Work task:
Every line below that has "labels" in it should be copied.

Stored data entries
-- -- --
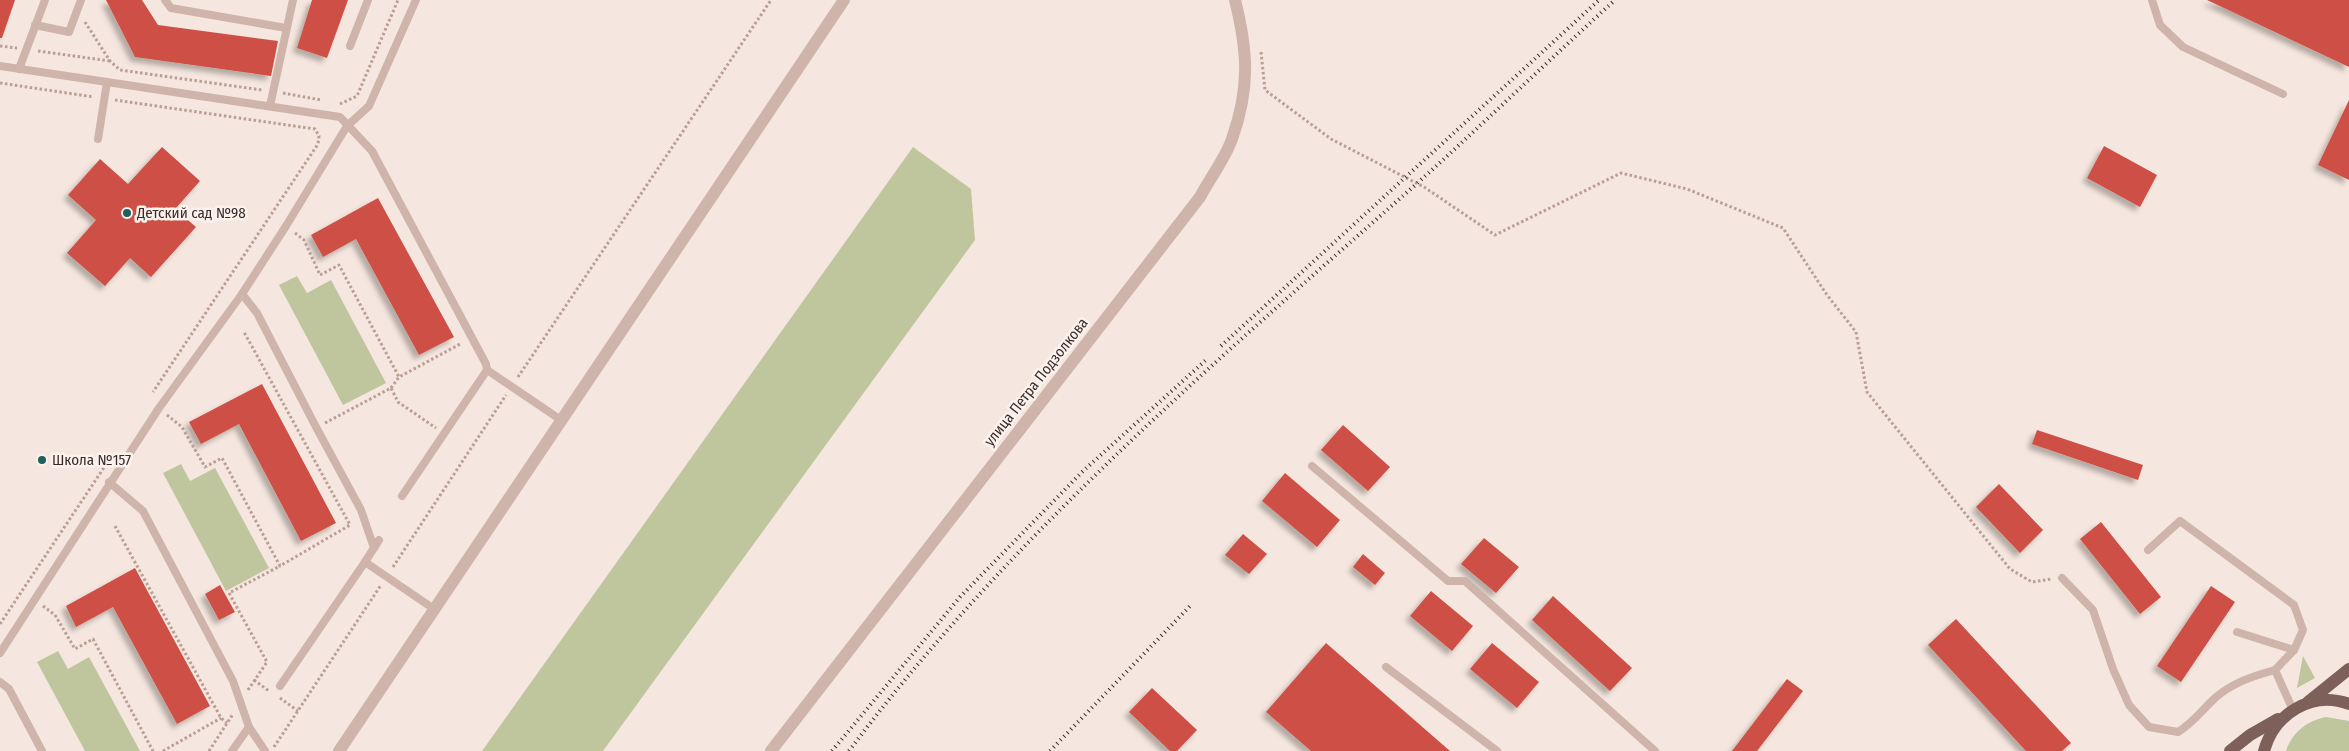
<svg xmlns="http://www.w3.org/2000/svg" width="2349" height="751" font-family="'Fira Sans Condensed',sans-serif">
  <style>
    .green { fill: #bfc69e }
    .building { fill: #ce4f44; filter: url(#shadow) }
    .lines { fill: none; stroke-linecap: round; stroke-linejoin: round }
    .path { stroke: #ba9e94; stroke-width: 3; stroke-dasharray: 2.5 2.5; stroke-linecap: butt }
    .service { stroke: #ceb4aa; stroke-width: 8 }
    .minor { stroke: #ceb4aa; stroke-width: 12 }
    .primary { stroke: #7e605a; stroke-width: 12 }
    .rail { stroke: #3b2c2a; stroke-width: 4; stroke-dasharray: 1 4; stroke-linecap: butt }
    .poi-dot { fill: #1c615a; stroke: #fcf2ed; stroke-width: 2 }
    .labels { text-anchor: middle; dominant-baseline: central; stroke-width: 5; stroke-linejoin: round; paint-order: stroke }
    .poi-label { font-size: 15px; fill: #3b2c2a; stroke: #fcf2ed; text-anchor: start }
    .street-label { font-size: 15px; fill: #3b2c2a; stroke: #fcf2ed }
  </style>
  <defs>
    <filter id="shadow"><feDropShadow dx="-4.5" dy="4.5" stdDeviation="2.5" flood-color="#0004"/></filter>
  </defs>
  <rect width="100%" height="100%" fill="#f5e7df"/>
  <g class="green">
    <polygon points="913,147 971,189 975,240 603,751 482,751"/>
    <polygon points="297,276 307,293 331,280 386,383 343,405 279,285"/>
    <polygon points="181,464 190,481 215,468 269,568 226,591 163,473"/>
    <polygon points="58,651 68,669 89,657 140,751 85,751 37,662"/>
    <polygon points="2303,656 2315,678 2297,688"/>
    <path d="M2326 717 2349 721V751H2286C2292 732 2307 721 2326 717Z"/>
  </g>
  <g class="building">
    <polygon points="0,0 15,0 2,38 0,38"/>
    <polygon points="106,0 142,0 158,25 278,41 271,76 135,57"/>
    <polygon points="312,0 348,0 327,58 297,48"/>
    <polygon points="2207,0 2349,0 2349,67"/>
    <polygon points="2349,100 2349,180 2318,165"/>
    <polygon points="2104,146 2157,175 2140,207 2087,178"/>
    <polygon points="162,147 200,181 175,209 196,227 151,277 130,258 105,286 67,253 96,220 68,195 100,159 128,184"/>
    <polygon points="378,198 454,337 419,355 356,239 323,257 311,235"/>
    <polygon points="262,384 336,523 301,541 239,424 201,444 189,422"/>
    <polygon points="1343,425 1390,467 1368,491 1321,450"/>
    <polygon points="2037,430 2143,465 2138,480 2032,444"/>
    <polygon points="1285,473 1340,520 1317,547 1262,501"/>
    <polygon points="1999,484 2043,530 2020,553 1976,507"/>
    <polygon points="2101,522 2161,597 2140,614 2080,539"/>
    <polygon points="1243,534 1267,554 1249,574 1225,555"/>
    <polygon points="1484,538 1519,567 1496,593 1461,564"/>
    <polygon points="1363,554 1385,573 1375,585 1353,567"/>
    <polygon points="135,568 210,706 177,724 113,607 76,627 66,606"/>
    <polygon points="220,585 235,612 219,620 205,594"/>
    <polygon points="2211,586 2235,602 2181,682 2157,666"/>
    <polygon points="1431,591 1473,626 1452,651 1410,616"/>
    <polygon points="1553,596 1632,668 1610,691 1532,620"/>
    <polygon points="1956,619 2071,743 2062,751 2026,751 1928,645"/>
    <polygon points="1326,643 1450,751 1311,751 1266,712"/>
    <polygon points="1492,643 1539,682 1517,708 1470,669"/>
    <polygon points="1787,679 1803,691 1757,751 1732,751"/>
    <polygon points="1152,688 1197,730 1177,751 1170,751 1129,712"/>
  </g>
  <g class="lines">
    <g class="path">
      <polyline points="85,22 110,61 120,70 262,90"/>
      <polyline points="0,46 17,48"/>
      <polyline points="38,51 110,61"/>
      <polyline points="1261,52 1265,90 1331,139 1424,187 1495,235 1621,173 1687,189 1783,228 1827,295 1856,332 1867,392 2010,569 2032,582 2051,579"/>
      <polyline points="0,83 94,97"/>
      <polyline points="283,93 321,100"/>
      <polyline points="115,100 315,129 319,136 318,144 153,392"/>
      <polyline points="340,104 357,96 398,0"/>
      <polyline points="295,233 304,240 320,275 339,265 399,377 462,343"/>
      <polyline points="518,377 771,0"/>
      <polyline points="391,388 399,377"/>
      <polyline points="167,415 182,427 205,467 222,458 280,566 350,525 244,332"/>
      <polyline points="325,423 391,388 398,402 436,428"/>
      <polyline points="115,526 221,718 227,723"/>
      <polyline points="393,567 506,395"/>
      <polyline points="43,606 55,615 75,649 93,639 153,751"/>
      <polyline points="0,624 113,454"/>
      <polyline points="254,680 269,691"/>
      <polyline points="248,690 267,662 229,593 280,566"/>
      <polyline points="280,698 298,711"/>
      <polyline points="274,747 381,585"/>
      <polyline points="163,751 221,718"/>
      <polyline points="209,751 233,714"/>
    </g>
    <g class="service">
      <polyline points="165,0 171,8 286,28"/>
      <polyline points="2152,0 2160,25 2183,47 2283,94"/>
      <polyline points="35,25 69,32 81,0"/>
      <polyline points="350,46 368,0"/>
      <polyline points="0,66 340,117 372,151 486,364 487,370"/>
      <polyline points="19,69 45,0"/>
      <polyline points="270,106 293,0"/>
      <polyline points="98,139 107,82"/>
      <polyline points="242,294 257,313 316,427 361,510 374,548"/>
      <polyline points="1312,466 1448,581 1465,581 1655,751"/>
      <polyline points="109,482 143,511 233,681 249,727 265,751"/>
      <polyline points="402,496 487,370 561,420"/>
      <polyline points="2148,550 2180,521 2294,605 2303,630 2294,650"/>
      <polyline points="365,562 379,540"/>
      <path d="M2062 578 2093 610 2113 669 2129 705 2149 727 2178 732C2193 723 2202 710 2215 698 2232 683 2253 676 2275 670"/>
      <polyline points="2237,632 2294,650 2275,670 2293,710"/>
      <polyline points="0,653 159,408 242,294 286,226 347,126 369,106 416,0"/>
      <polyline points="1386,667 1497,751"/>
      <polyline points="0,682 9,689 42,751"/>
      <polyline points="280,686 365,562 434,609"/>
      <polyline points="232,751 249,727"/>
    </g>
    <g class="minor">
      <polyline points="339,751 844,0"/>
      <path d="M771 751 1200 197C1210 178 1225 159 1232 139 1250 88 1248 52 1235 0"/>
    </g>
    <g class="primary">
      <polyline points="2308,702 2349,669"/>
      <polyline points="2230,751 2250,735 2278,719"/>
      <path d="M2264 751C2274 714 2312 690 2349 704"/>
    </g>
    <g class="rail">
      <polyline points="1221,346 1599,0"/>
      <polyline points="832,751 960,597 1082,472 1206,360"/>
      <path d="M849 751C1009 537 1214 363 1413 187 1481 126 1547 62 1615 0"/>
      <polyline points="1050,751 1192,604"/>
    </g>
  </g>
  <g class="poi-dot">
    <circle cx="127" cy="213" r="5"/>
    <circle cx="42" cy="460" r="5"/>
  </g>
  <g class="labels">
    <g class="poi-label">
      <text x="137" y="213">Детский сад №98</text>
      <text x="52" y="460">Школа №157</text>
    </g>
    <g class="street-label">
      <text transform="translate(1036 382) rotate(-52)">улица Петра Подзолкова</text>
    </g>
  </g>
</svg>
-- -- --
Answer to the problem:
    .labels { text-anchor: middle; dominant-baseline: central; stroke-width: 5; stroke-linejoin: round; paint-order: stroke }
  <g class="labels">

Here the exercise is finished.